(Bloomberg) -- German farmer Florian Hollmann has seen his pig prices soar 30% in just six months because of the deadly swine virus sweeping through Asia, yet he’s hesitant to expand his herd.
Like Hollmann, many European Union producers aren’t rushing to boost output despite a surge in sales to China, with EU production set to remain about steady this year. That’s because regulation in recent years has made it harder to expand operations, and farmers are worried that any disease outbreak in their own backyard or a U.S.-China trade deal could hurt their exports.
“Prices can be down as fast as they’ve been rising,” said Hollmann, whose farm in northwest Germany markets about 12,000 pigs a year. “Even though prices are good at the moment and margins are good, the situation is very unstable.”
The EU has been among the biggest winners from the recent jump in Chinese pork imports. Still, the hurdles in boosting European output highlight the difficulties China and other Asian countries face in filling a shortfall as African swine fever cuts pig herds by the millions. The world’s top pork consumer may have to look elsewhere if it wants to import even more meat quickly.
Investing in herds is a challenge for European farms that faced market downturns in recent years and need time to reduce debts, while stricter environmental and animal-welfare rules raised costs. For Germany, that’s happening at a time when pork demand slows in the bratwurst-loving land.
Herds in the EU’s top producer shrank 7.8% in the past five years, and other northern European nations have also seen slaughter declines.
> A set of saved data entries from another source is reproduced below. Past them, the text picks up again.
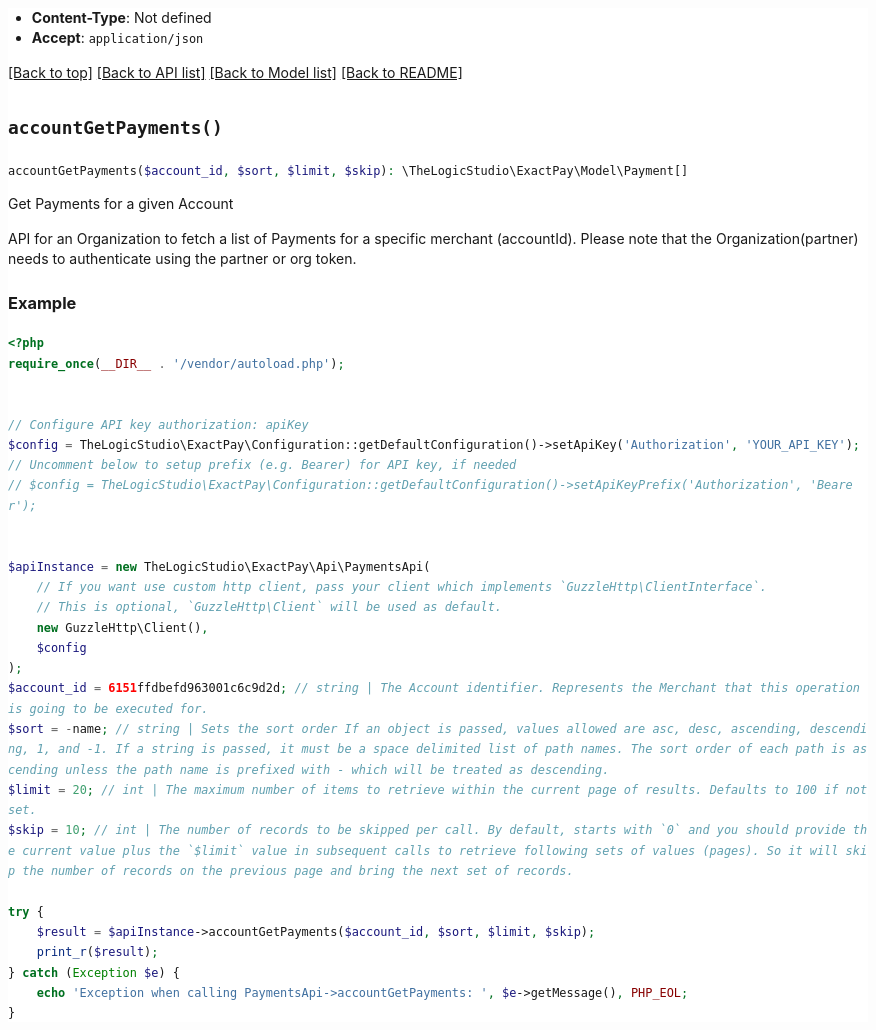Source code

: - **Content-Type**: Not defined
- **Accept**: `application/json`

[[Back to top]](#) [[Back to API list]](../../README.md#endpoints)
[[Back to Model list]](../../README.md#models)
[[Back to README]](../../README.md)

## `accountGetPayments()`

```php
accountGetPayments($account_id, $sort, $limit, $skip): \TheLogicStudio\ExactPay\Model\Payment[]
```

Get Payments for a given Account

API for an Organization to fetch a list of Payments for a specific merchant (accountId).  Please note that the Organization(partner) needs to authenticate using the partner or org token.

### Example

```php
<?php
require_once(__DIR__ . '/vendor/autoload.php');


// Configure API key authorization: apiKey
$config = TheLogicStudio\ExactPay\Configuration::getDefaultConfiguration()->setApiKey('Authorization', 'YOUR_API_KEY');
// Uncomment below to setup prefix (e.g. Bearer) for API key, if needed
// $config = TheLogicStudio\ExactPay\Configuration::getDefaultConfiguration()->setApiKeyPrefix('Authorization', 'Bearer');


$apiInstance = new TheLogicStudio\ExactPay\Api\PaymentsApi(
    // If you want use custom http client, pass your client which implements `GuzzleHttp\ClientInterface`.
    // This is optional, `GuzzleHttp\Client` will be used as default.
    new GuzzleHttp\Client(),
    $config
);
$account_id = 6151ffdbefd963001c6c9d2d; // string | The Account identifier. Represents the Merchant that this operation is going to be executed for.
$sort = -name; // string | Sets the sort order If an object is passed, values allowed are asc, desc, ascending, descending, 1, and -1. If a string is passed, it must be a space delimited list of path names. The sort order of each path is ascending unless the path name is prefixed with - which will be treated as descending.
$limit = 20; // int | The maximum number of items to retrieve within the current page of results. Defaults to 100 if not set.
$skip = 10; // int | The number of records to be skipped per call. By default, starts with `0` and you should provide the current value plus the `$limit` value in subsequent calls to retrieve following sets of values (pages). So it will skip the number of records on the previous page and bring the next set of records.

try {
    $result = $apiInstance->accountGetPayments($account_id, $sort, $limit, $skip);
    print_r($result);
} catch (Exception $e) {
    echo 'Exception when calling PaymentsApi->accountGetPayments: ', $e->getMessage(), PHP_EOL;
}
```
After steady output this year, the EU forecasts production to grow just 1.4% in 2020.
Still, it’s been good news in terms of sales. EU exports jumped 16% this year through July and average prices are near the highest since 2013, at 1.63 pounds ($2.03) a kilogram.
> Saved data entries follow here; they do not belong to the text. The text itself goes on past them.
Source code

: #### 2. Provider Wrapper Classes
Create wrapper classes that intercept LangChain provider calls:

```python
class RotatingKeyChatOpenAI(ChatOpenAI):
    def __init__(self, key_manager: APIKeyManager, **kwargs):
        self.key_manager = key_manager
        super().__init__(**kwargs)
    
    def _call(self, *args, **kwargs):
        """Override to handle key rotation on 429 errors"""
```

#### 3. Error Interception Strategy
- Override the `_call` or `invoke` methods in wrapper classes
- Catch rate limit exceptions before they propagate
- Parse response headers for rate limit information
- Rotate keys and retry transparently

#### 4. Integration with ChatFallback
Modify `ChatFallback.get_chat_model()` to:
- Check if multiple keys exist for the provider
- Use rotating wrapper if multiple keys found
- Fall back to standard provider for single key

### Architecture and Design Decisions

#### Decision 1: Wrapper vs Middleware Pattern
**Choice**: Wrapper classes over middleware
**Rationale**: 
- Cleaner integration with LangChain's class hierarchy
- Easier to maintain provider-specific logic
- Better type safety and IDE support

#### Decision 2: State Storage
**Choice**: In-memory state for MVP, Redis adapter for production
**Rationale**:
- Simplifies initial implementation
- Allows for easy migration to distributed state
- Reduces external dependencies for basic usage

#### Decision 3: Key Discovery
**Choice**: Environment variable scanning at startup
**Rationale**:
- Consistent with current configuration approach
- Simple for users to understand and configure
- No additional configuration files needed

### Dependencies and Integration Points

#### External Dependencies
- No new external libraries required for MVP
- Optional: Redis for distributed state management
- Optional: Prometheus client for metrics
Although Europe’s key exporters have remained free of the disease, cases at eastern farms picked up in recent months and Belgium reported the virus in wild boars, raising concerns it could cross borders and threaten exports.
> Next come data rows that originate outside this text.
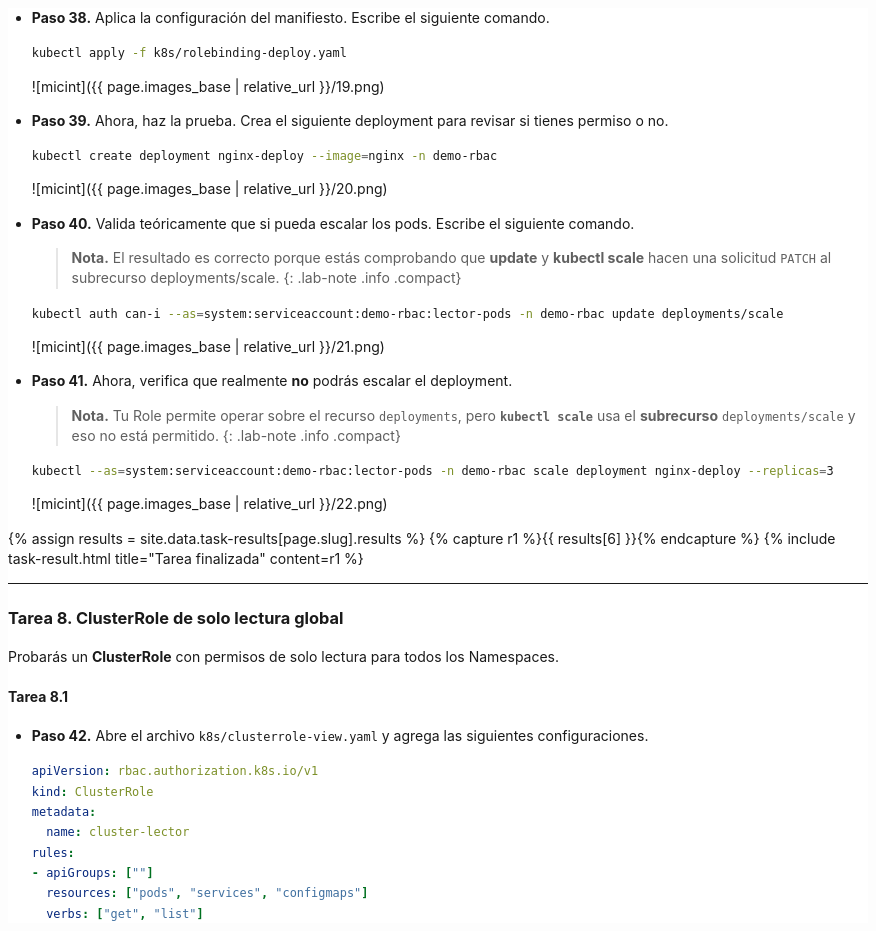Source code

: - **Paso 38.** Aplica la configuración del manifiesto. Escribe el siguiente comando.

  ```bash
  kubectl apply -f k8s/rolebinding-deploy.yaml
  ```

  ![micint]({{ page.images_base | relative_url }}/19.png)

- **Paso 39.** Ahora, haz la prueba. Crea el siguiente deployment para revisar si tienes permiso o no.

  ```bash
  kubectl create deployment nginx-deploy --image=nginx -n demo-rbac
  ```

  ![micint]({{ page.images_base | relative_url }}/20.png)

- **Paso 40.** Valida teóricamente que si pueda escalar los pods. Escribe el siguiente comando.

  > **Nota.** El resultado es correcto porque estás comprobando que **update** y **kubectl scale** hacen una solicitud `PATCH` al subrecurso deployments/scale.
  {: .lab-note .info .compact}

  ```bash
  kubectl auth can-i --as=system:serviceaccount:demo-rbac:lector-pods -n demo-rbac update deployments/scale
  ```

  ![micint]({{ page.images_base | relative_url }}/21.png)

- **Paso 41.** Ahora, verifica que realmente **no** podrás escalar el deployment.

  > **Nota.** Tu Role permite operar sobre el recurso `deployments`, pero **`kubectl scale`** usa el **subrecurso** `deployments/scale` y eso no está permitido.
  {: .lab-note .info .compact}

  ```bash
  kubectl --as=system:serviceaccount:demo-rbac:lector-pods -n demo-rbac scale deployment nginx-deploy --replicas=3
  ```

  ![micint]({{ page.images_base | relative_url }}/22.png)

{% assign results = site.data.task-results[page.slug].results %}
{% capture r1 %}{{ results[6] }}{% endcapture %}
{% include task-result.html title="Tarea finalizada" content=r1 %}

---

### Tarea 8. ClusterRole de solo lectura global

Probarás un **ClusterRole** con permisos de solo lectura para todos los Namespaces.

#### Tarea 8.1

- **Paso 42.** Abre el archivo `k8s/clusterrole-view.yaml` y agrega las siguientes configuraciones.

  ```yaml
  apiVersion: rbac.authorization.k8s.io/v1
  kind: ClusterRole
  metadata:
    name: cluster-lector
  rules:
  - apiGroups: [""]
    resources: ["pods", "services", "configmaps"]
    verbs: ["get", "list"]
  ```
“Everyone knows they’re just one false step away from an outbreak being reported in their own country,” said Justin Sherrard, global animal protein strategist at Rabobank International. “If you’re going to increase production, you want to be sure you’re going to retain access to the market you’re increasing for.”
Hollmann’s farm built a fence last winter to keep out wild boars -- something Denmark’s government is doing on its border. Farmers like Denmark’s Soren Sondergaard are also limiting visitors to barns and stepping up sanitation. While prices there are up about a third since spring, he doesn’t plan to expand further after buying a small farm nearby.
“It’s a completely new world compared to just six months ago,” said Sondergaard, a fifth-generation farmer near Billund who raises about 35,000 pigs a year. “We don’t really know where the end of this is, how fast Asia can get back in business.”
One reason Europe’s exports have done so well is because the U.S. and Canada have trade restrictions with China. The Asian country recently eased its stance on U.S. pork, saying it won’t be subject to additional tariffs and encouraging purchases.
“At the moment the trade war stops, the U.S. will export large amounts,” said Tim Koch, market analyst at AMI in Bonn, Germany.
Not everyone is so cautious. In Spain, which may top Germany as Europe’s top pork producer in 2020, the nation’s contract-farming structure and more land availability has made it easier to expand. Granja Los Alecos, which markets more than 350,000 hogs annually, tripled its breeding herd since 2010 and may expand 20% in the next few years.
“Now that the short-term situation has improved, we’ll probably try to go faster,” said Chief Executive Officer Liborio Oficialdegui Manterola.
--With assistance from Dominic Carey.